How to Customize Seats
- 1). Cut out an 8-inch by 10-inch piece of tissue paper. Place the tissue paper on top of your bike saddle and trace the shape using a marker. It is easier to round the curve of the bike saddle with a marker. Don’t worry about precision. A rough pattern of the bike saddle is all you need.
- 2). Remove the tissue paper from the bike saddle and lay it flat on a work table. Retrace the lines of the pattern making them smoother, if necessary. Draw a ½-inch seam along the outside of the pattern. Fold the pattern in half, so it is symmetrical.
- 3). Cut out the pattern using a pair of scissors. Cut along the outside seam line.
- 4). Cut out an 8-inch by 10-inch piece of fabric. Polyester works well for bike seats and repels moisture such as sweat. Lay the fabric on your work table. Place the tissue paper over the fabric. Pin the fabric and tissue paper together using straight pins. Place a straight pin at the top, bottom and at each side of the fabric; imagine the 12, 3, 6 and 9 o’clock positions on a clock.
- 5). Using the tissue paper as a guide, cut the fabric down to the size and shape of the tissue paper.

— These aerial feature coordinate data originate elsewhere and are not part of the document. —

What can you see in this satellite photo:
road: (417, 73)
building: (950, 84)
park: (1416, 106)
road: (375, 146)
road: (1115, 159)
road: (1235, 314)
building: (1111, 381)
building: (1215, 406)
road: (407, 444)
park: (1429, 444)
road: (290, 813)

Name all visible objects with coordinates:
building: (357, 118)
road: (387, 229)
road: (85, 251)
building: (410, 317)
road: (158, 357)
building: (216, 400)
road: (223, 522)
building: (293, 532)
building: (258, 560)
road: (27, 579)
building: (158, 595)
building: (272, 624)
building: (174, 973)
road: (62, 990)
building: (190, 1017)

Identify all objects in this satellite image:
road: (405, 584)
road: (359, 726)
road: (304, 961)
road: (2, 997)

- 6). Flip the fabric, if necessary, so it is wrong-side up. Cut 1/2–inch slits into the curve of the fabric, a set of three at each side of the fabric.

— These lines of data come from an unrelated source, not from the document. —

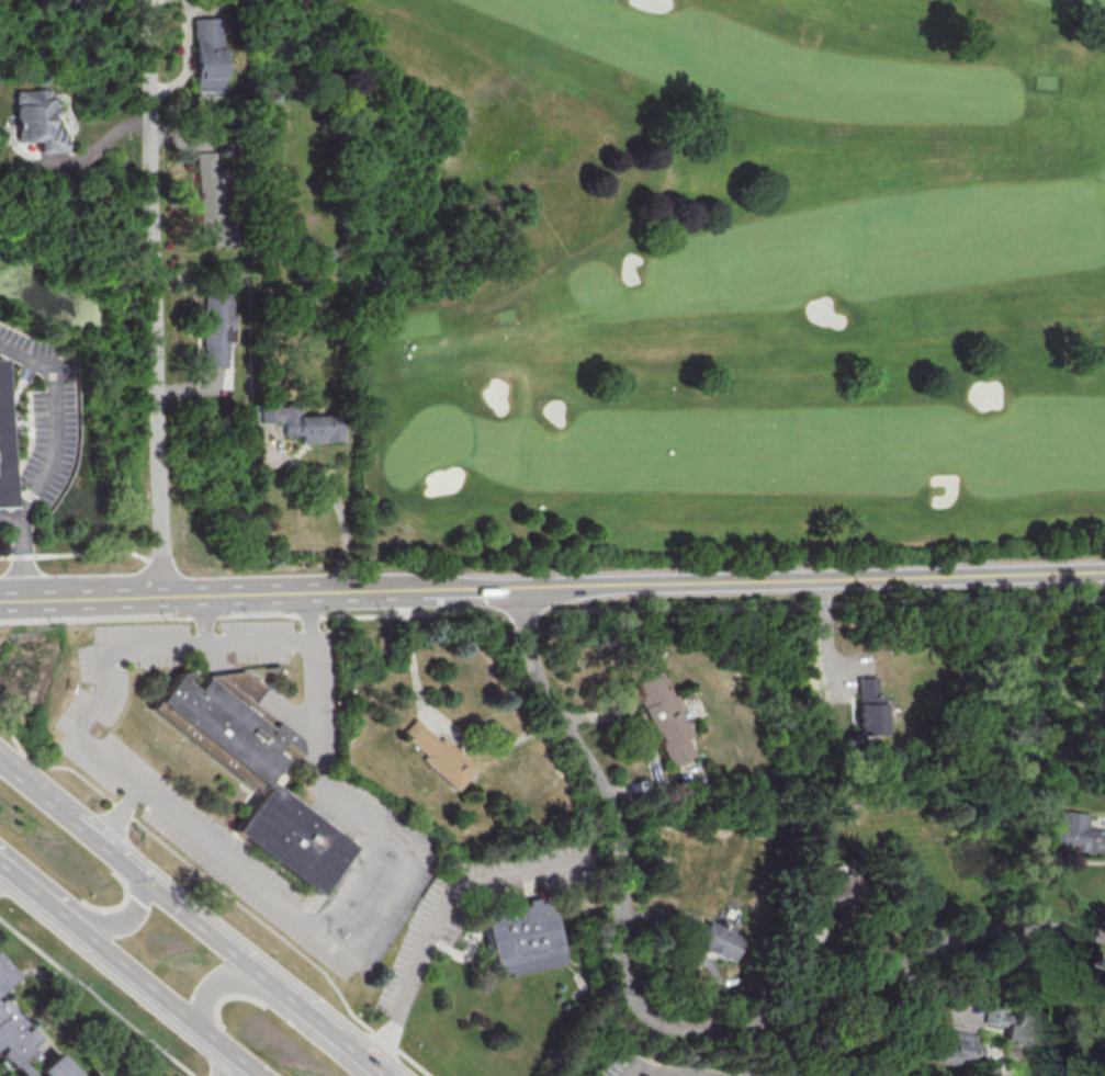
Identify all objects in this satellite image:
road: (185, 56)
building: (206, 56)
building: (36, 119)
road: (98, 148)
building: (209, 198)
park: (713, 275)
road: (154, 297)
building: (216, 327)
road: (54, 417)
building: (302, 422)
building: (3, 446)
road: (341, 511)
road: (23, 548)
road: (81, 553)
road: (816, 579)
road: (263, 592)
road: (264, 616)
road: (826, 637)
road: (289, 642)
building: (1103, 695)
road: (98, 699)
building: (869, 707)
building: (663, 716)
road: (645, 742)
building: (438, 755)
building: (254, 769)
road: (48, 800)
building: (1075, 832)
road: (621, 842)
road: (7, 880)
traffic signals: (147, 881)
road: (222, 889)
building: (838, 892)
road: (39, 893)
road: (386, 905)
road: (183, 911)
road: (444, 916)
road: (125, 921)
building: (523, 936)
building: (708, 937)
road: (921, 953)
building: (2, 975)
road: (219, 977)
road: (97, 996)
road: (170, 1001)
building: (1014, 1023)
road: (328, 1029)
building: (12, 1044)
building: (954, 1049)
road: (226, 1064)
road: (2, 1066)
building: (54, 1068)
road: (654, 1068)
building: (97, 1075)
road: (686, 1075)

- 7). Pin a ¾-inch hem along the rim of the fabric. Place the pins at the top, bottom and at each side of the bike saddle and then add more to fill in the gaps. Add as many straight pins as necessary to completely pin down the other sections.
- 8). Sew along a hem along the edge of the fabric using a sewing machine. You will have ¾-inch channel along the perimeter of the fabric when the hem is complete. This is where you will insert the drawstring.

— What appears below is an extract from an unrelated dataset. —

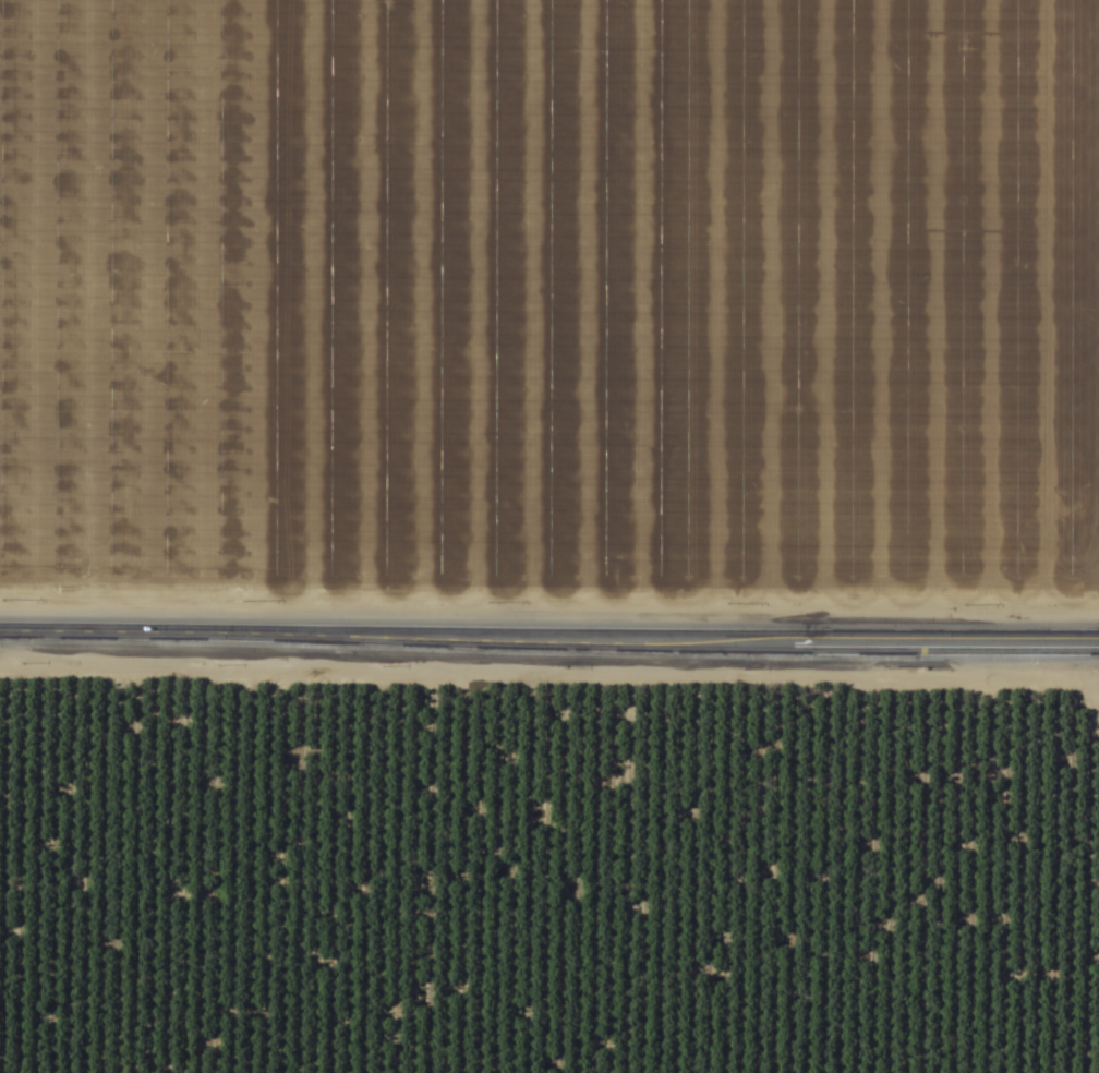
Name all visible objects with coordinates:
road: (549, 637)
crop: (549, 864)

- 9). Lay out a shoestring, lanyard or strip of elastic, so it is flat. Fasten a safety pin at the tip of the drawstring and use it to help you thread the drawstring through the channel. A safety pin will be easier to push through the channel than the bare tip of a drawstring. You should have enough of an opening to do this, but, if you do not, use a seam removal tool, which will allow you to remove a few seam lines to create an opening.
- 10
Pull the bike seat over the bike saddle until it is completely in place. Start at the nose of the saddle and then move backwards to the rounded edge of the seat. Hold the bike seat to the saddle as you go. Readjust the padding as necessary. - 11
Pull the drawstring to tighten the bike cover over the seat. Use a drawstring stopper or holder to secure it in place.